08.03.2021 15:30 Uhr

Claus Theo Gärtner ist den meisten als Josef Matula bekannt, den er über drei Jahrzehnte in der kultigen ZDF-Krimiserie "Ein Fall für zwei" verkörperte. Im Lockdown hatte auch er wie Millionen Landsleute reichlich Zeit daheim. Mit der Göttergattin.

Mit seiner 36 Jahren jüngeren Frau Sarah hat der 77-Jährige TV-Star am Testatment und Patientenverfügungen gearbeitet. Die Idee dazu kam ihm schon zum Beginn der Pandemiezeit letzte Jahr.

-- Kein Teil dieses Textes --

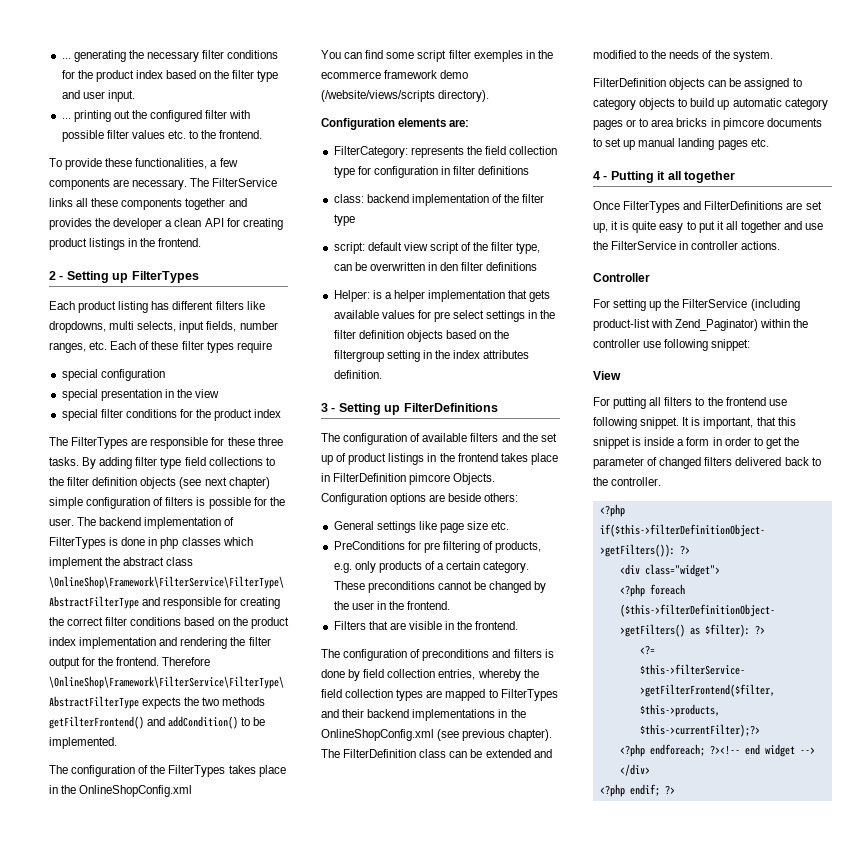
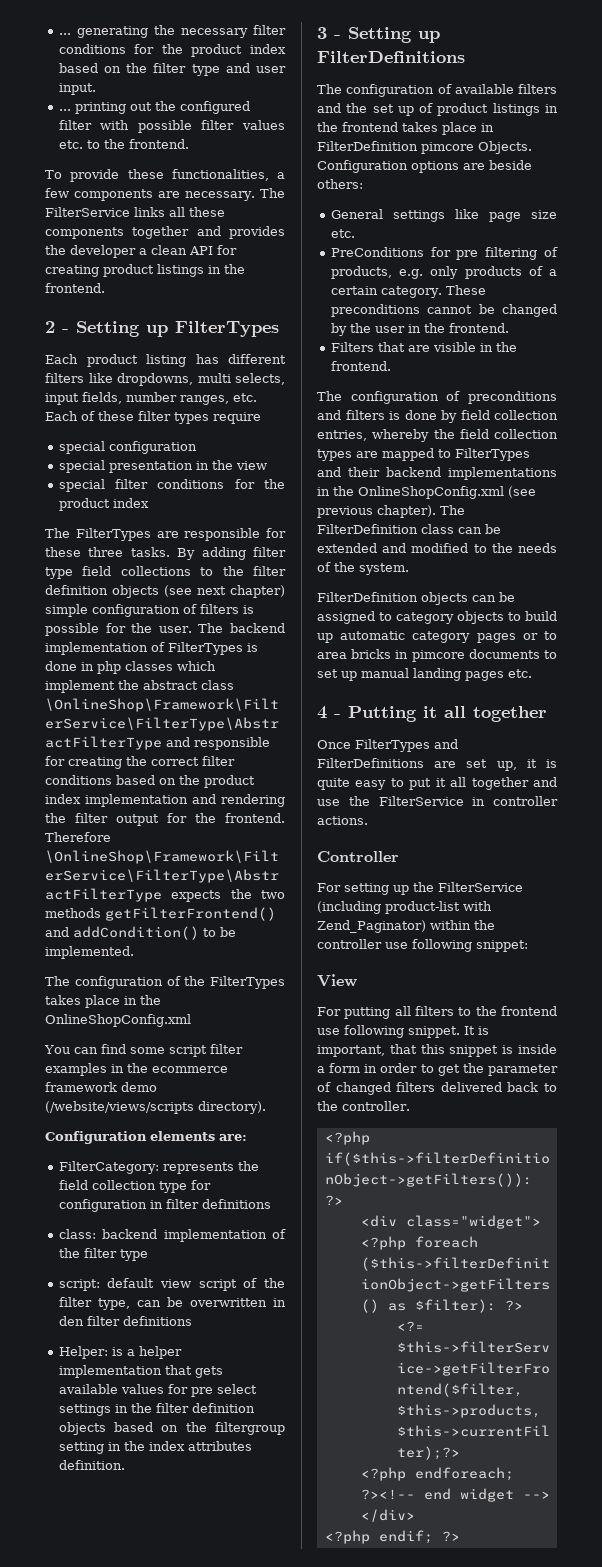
[473,50,523,62] exemples -> [45,1063,107,1076] examples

„Coronabedingt gab es Momente, in denen ich dachte: jetzt möchte ich möglichst viel gemeinsame Zeit möglichst intensiv genießen. Wer weiß, was passiert und wie schnell was passiert?“ erzählte Gärtner im Gespräch mit Andreas Kurtz in dessen schon jetzt kultigen, weil lebensbejahenden Sonntags-Kolumne der „Berliner Morgenpost“.

„Wann bin ich dran?“

Die Tode von bekannten Film- und Theaterkollegen hatten Claus Theo Gärtner Kopfzerbrechen bereitet: „Da frage ich mich: wann bin ich dran?“ Sich selbst gibt der Schauspieler allerdings noch zehn Jahre. „Meine Mutter ist 96 geworden. Und wenn sie keinen Unfall gehabt hätte, wäre sie jetzt 100.“

Dass sich das Paar in der Pandemiezeit nicht an die Gurgel gegangen ist und der Gärtner nicht zum Mörder wurde, betrachtet er als eine herausragende Errungenschaft. „Man geht sich ja schnell auf den Wecker. Aber jetzt haben wir mal fünf Monate aufeinander gegluckt. Ein großer Erfolg! Wenn ich so höre, was bei anderen abgegangen ist, kann ich nur sagen: Wir sind glücklich dran.“

Darum fliegen sie lieber getrennt

In dem durchaus heiteren Gespräch über Testament und Patientenverfügungen überraschte Sarah Gärtner ihren Ehemann, mit dem sie übrigens schon seit 2008 verheiratet ist, dann doch noch. Denn vor dem jeweiligen Ableben müsse dringendst noch etwas geregelt werden. Das Paar wolle offensichtlich noch ein paar Geheimnisse mit ins Grab nehmen. Jeder für sich.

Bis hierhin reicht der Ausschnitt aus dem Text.